The aiJudgeThreshold determines what pass rate is required:

  • 1.0 (default) — all criteria must pass
  • 0.8 — 80% of criteria must pass
  • 0.5 — majority must pass

Confidence Routing

Each criterion includes a confidence score (0.0 to 1.0). If any criterion's confidence falls below aiJudgeConfidenceThreshold:

  • The run is automatically routed to human approval
  • This happens regardless of the gate's normal approval configuration

AI Judge → Approval Routing

AI Judge integrates with the approval system in three ways:

1. Low Confidence → Auto-Review

When any criterion has confidence below aiJudgeConfidenceThreshold, the run is routed to human approval automatically.

2. On Fail → Review

Set aiJudgeOnFail: "review" to route failures to human approval instead of hard-rejecting:

{
"aiJudgeOnFail": "review"
}

This is useful when AI Judge catches potential issues but you want a human to make the final call.

3. Verdict in Approval Expressions

The AI Judge verdict is available in approval condition expressions as aiJudge:

// Route to approval when AI Judge fails
aiJudge.overall === 'fail'

// Route when any criterion has low confidence
aiJudge.criteria.some(c => c.confidence < 0.8)

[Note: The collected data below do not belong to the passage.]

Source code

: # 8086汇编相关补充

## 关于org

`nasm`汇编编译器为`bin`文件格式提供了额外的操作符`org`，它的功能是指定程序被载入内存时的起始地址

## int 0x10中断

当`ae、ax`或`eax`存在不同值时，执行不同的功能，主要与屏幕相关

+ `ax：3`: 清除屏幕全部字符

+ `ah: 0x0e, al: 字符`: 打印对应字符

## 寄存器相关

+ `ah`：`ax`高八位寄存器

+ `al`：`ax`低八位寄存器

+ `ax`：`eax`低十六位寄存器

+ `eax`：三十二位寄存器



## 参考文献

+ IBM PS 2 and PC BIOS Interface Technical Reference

// Combine with payload business logic
amount > 10000 || aiJudge.overall === 'fail'

// Route only when a specific criterion fails
aiJudge.criteria.some(c => c.criterion.includes('security') && c.verdict === 'fail')

Sync vs Async Execution

Default: Synchronous. The caller submits a payload and gets the full verdict (schema + rules + AI Judge) in a single HTTP response. Typical latency: 2-7 seconds total.

Opt-in: Asynchronous. Add ?async=true to return immediately:

# Sync (default) — waits for full verdict
POST /api/flow/gates/:id/runs

# Async — returns immediately with status: 'ai_judging'
POST /api/flow/gates/:id/runs?async=true

When async, poll GET /api/flow/runs/:runId for the verdict, or configure a webhook delivery channel to receive results automatically.


Pricing

AI Judge is available on paid tiers. Each evaluation consumes run credits at a 5x multiplier.

TierAI Judge Evaluations/monthMax Criteria per Gate
Free
Starter ($29/mo)50010
Growth ($99/mo)5,00020
Scale ($349/mo)25,00050
No LLM API keys needed

AI Judge runs server-side on Rynko's infrastructure using optimized models. You don't need to configure any LLM API keys.


Use Cases

Code Review

Combine deterministic tools (ESLint, tests, coverage) with AI Judge for architectural quality:

Deterministic rules: lint.errors === 0, tests.failed === 0, coverage >= 80
AI Judge criteria: "Functions should follow SRP", "Error handling should use specific types"

Content Moderation

Validate AI-generated content before publishing:

AI Judge criteria:
- "Content should be professional and appropriate for a business audience"
- "No personally identifiable information in public-facing text"
- "Tone should be helpful and constructive"

Contract Analysis

Check AI-extracted contract terms against legal requirements:

AI Judge criteria:
- "Contract must include an indemnification clause"
- "Payment terms should not exceed 90 days"
- "Non-compete scope must be limited to 12 months"

Security

AI Judge includes defense-in-depth against prompt injection:

  1. Prompt hardening — evaluation rules and security constraints are non-negotiable system instructions
  2. Input sanitization — persona, domain context, and criteria are stripped of common injection patterns
  3. Output sanitization — only the expected JSON structure is extracted from the LLM response
  4. Provider constraints — the LLM has no tools, no browsing, no code execution

The AI Judge is an evaluator only — it cannot take actions, access external systems, or modify data.